Records drawn from a dataset:
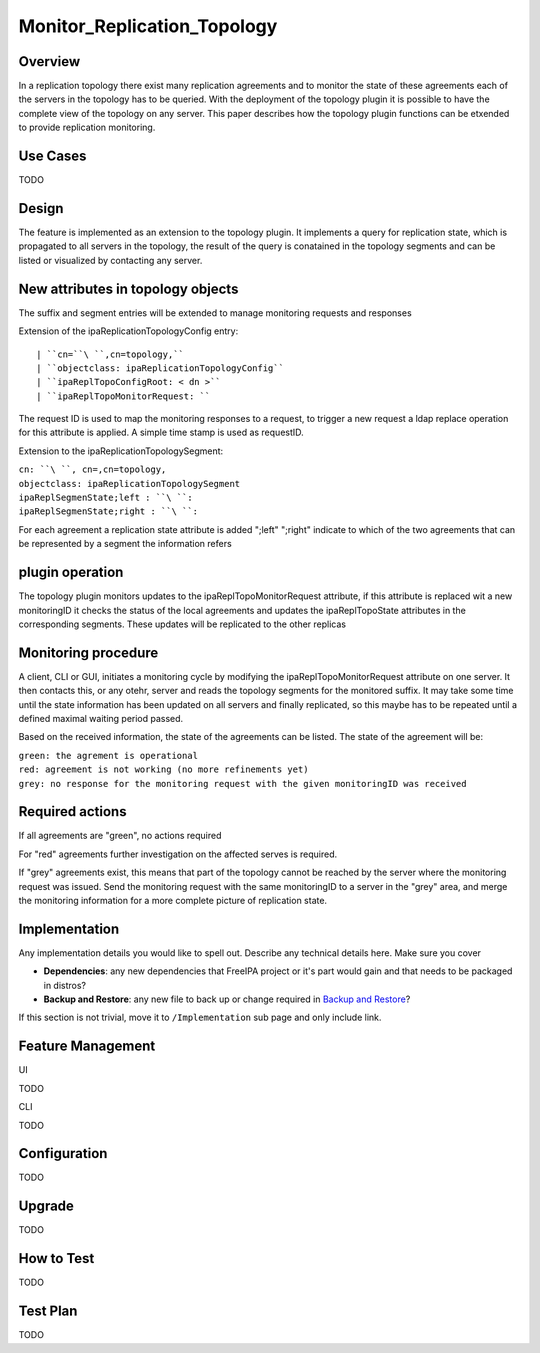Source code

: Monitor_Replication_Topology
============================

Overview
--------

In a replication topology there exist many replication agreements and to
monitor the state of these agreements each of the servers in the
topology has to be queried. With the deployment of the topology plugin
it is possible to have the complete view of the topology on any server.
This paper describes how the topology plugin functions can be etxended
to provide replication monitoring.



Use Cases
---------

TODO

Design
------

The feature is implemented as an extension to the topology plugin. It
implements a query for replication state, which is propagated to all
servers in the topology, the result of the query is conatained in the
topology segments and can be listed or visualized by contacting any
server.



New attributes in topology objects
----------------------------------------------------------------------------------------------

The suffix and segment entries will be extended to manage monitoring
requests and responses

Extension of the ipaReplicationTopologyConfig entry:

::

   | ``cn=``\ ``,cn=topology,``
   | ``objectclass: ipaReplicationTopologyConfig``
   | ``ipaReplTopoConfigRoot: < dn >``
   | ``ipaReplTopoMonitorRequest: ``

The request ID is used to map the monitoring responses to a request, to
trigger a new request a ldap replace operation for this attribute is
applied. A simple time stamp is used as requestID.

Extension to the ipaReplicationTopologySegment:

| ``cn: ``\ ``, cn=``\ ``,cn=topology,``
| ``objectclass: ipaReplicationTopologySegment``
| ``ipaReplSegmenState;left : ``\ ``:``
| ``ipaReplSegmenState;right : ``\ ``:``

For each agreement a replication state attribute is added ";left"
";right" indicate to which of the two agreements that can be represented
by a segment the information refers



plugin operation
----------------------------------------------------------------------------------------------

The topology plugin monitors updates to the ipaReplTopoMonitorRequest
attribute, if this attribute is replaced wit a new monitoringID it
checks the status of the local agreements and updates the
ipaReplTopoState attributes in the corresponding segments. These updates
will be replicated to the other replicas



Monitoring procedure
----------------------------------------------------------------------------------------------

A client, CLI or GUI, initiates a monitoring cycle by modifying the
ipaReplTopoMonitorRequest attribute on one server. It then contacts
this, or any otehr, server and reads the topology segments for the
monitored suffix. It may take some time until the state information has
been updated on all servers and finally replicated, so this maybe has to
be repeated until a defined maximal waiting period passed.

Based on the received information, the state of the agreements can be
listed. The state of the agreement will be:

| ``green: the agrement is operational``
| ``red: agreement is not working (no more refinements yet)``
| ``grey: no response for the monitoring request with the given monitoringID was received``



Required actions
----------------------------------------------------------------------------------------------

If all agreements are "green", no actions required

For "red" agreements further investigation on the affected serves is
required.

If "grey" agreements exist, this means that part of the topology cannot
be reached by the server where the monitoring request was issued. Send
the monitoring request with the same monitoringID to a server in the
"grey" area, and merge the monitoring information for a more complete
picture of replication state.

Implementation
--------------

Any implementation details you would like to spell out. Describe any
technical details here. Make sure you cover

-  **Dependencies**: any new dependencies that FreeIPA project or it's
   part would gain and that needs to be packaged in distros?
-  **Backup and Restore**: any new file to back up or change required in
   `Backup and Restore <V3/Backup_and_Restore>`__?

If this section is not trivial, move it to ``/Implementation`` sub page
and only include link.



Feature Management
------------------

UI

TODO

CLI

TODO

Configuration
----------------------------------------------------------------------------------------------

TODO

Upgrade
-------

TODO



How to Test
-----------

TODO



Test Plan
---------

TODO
...
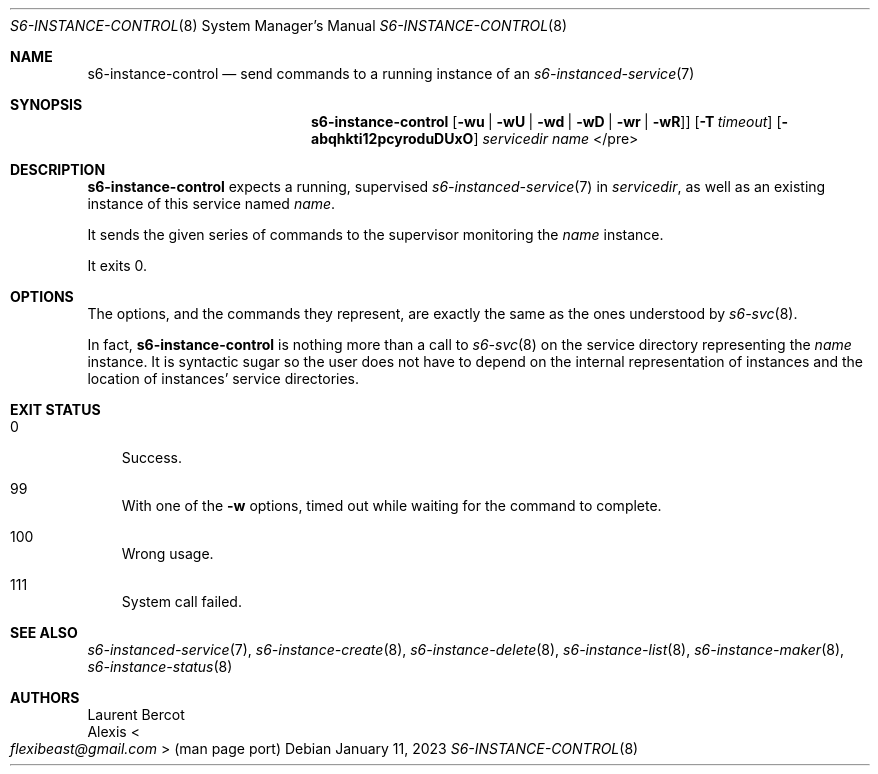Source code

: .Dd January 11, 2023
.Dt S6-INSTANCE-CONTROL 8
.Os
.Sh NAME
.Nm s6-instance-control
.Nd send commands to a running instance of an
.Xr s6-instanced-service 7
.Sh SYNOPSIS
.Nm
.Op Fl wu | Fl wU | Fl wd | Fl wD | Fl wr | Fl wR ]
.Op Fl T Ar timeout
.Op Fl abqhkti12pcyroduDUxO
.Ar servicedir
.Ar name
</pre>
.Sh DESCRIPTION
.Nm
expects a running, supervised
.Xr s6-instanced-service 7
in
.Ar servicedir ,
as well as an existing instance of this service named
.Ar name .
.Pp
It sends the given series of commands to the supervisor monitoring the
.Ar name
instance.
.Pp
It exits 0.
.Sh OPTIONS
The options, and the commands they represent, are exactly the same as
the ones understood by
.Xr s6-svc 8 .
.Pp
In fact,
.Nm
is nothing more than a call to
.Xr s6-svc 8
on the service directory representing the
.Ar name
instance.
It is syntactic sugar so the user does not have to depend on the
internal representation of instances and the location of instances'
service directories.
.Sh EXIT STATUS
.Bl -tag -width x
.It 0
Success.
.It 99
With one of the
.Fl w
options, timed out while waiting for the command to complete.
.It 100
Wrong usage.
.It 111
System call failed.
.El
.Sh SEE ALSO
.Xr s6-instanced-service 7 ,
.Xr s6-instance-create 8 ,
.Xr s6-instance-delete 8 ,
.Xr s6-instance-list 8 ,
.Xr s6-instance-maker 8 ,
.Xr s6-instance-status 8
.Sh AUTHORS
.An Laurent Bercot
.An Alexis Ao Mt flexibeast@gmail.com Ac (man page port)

- INSTRUCTIONS TO FOLLOW -
An exact copy of the lines above, from the one containing "With one of the" through the one containing "(man page port)", is the whole of the answer.

- YOUR RESPONSE -
With one of the
.Fl w
options, timed out while waiting for the command to complete.
.It 100
Wrong usage.
.It 111
System call failed.
.El
.Sh SEE ALSO
.Xr s6-instanced-service 7 ,
.Xr s6-instance-create 8 ,
.Xr s6-instance-delete 8 ,
.Xr s6-instance-list 8 ,
.Xr s6-instance-maker 8 ,
.Xr s6-instance-status 8
.Sh AUTHORS
.An Laurent Bercot
.An Alexis Ao Mt flexibeast@gmail.com Ac (man page port)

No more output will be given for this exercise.